> Source information:

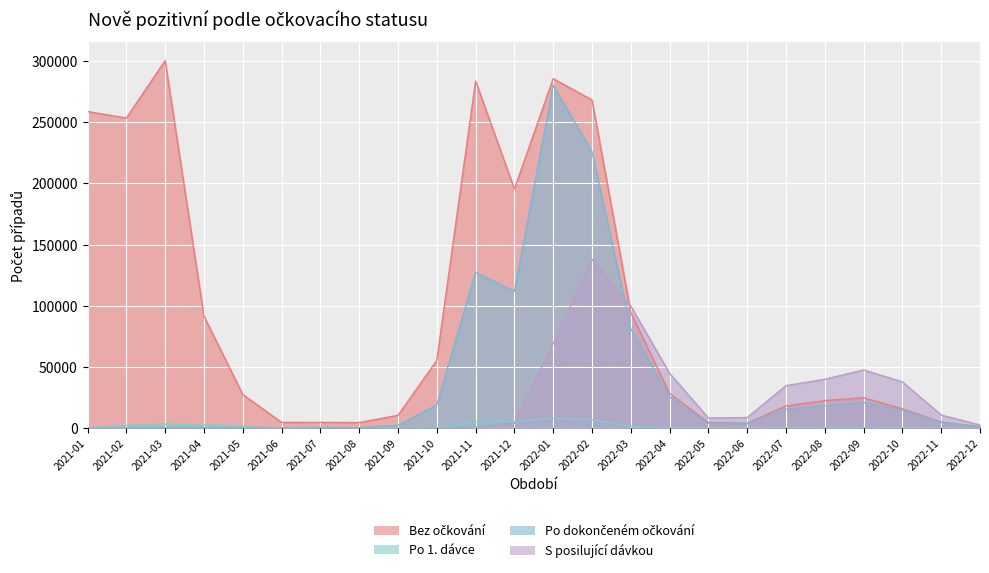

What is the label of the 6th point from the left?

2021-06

--

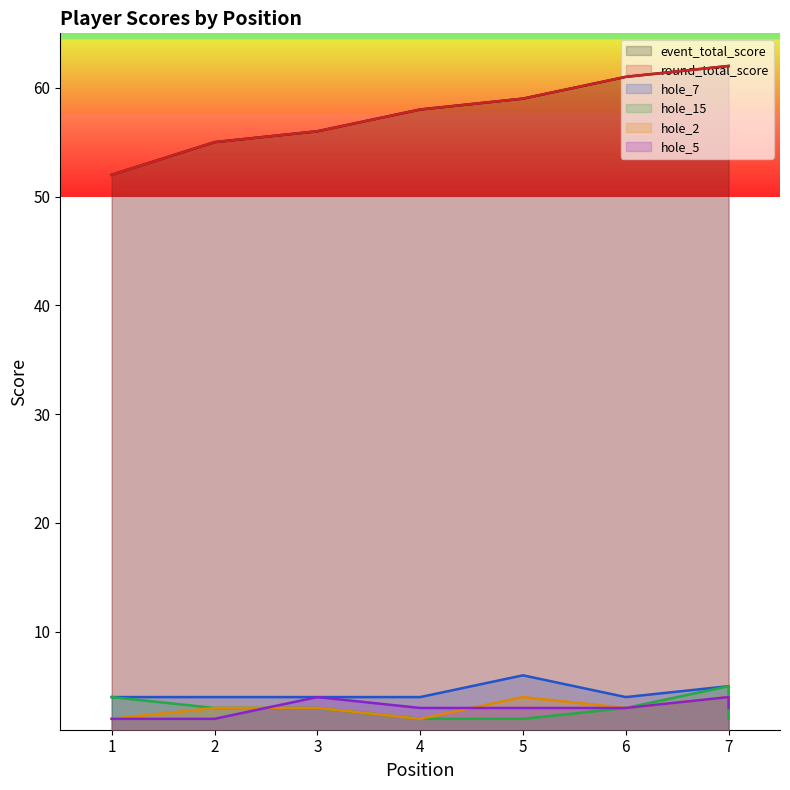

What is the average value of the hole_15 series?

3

---

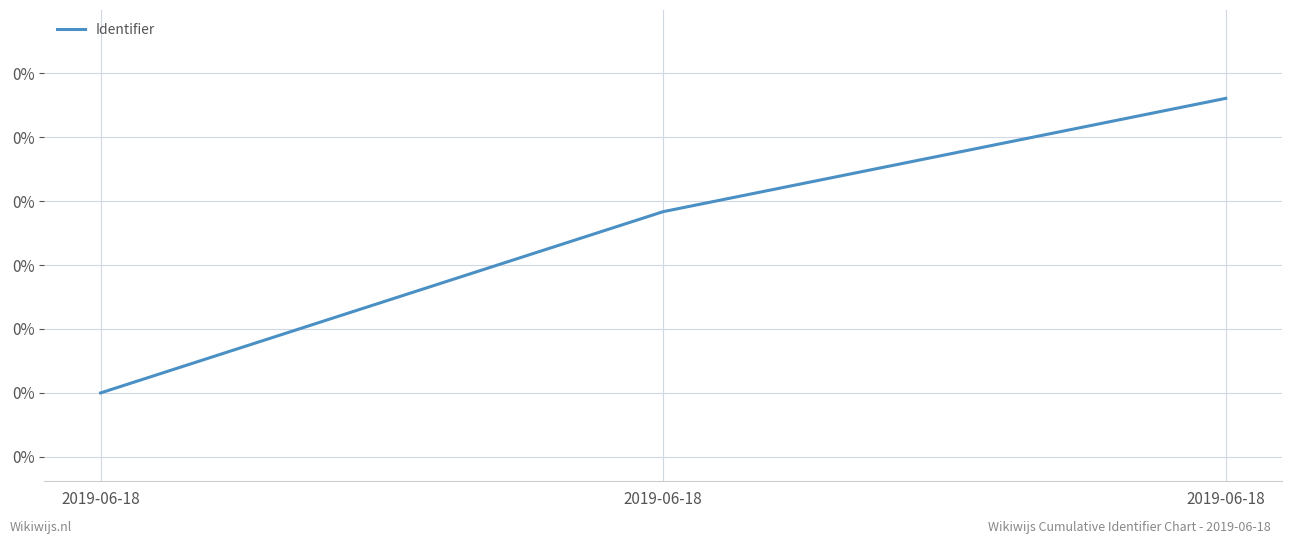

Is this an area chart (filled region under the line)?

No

> Problem to solve: Copy out every line above that contains the word "What".

> Result of this task:
What is the label of the 6th point from the left?
What is the average value of the hole_15 series?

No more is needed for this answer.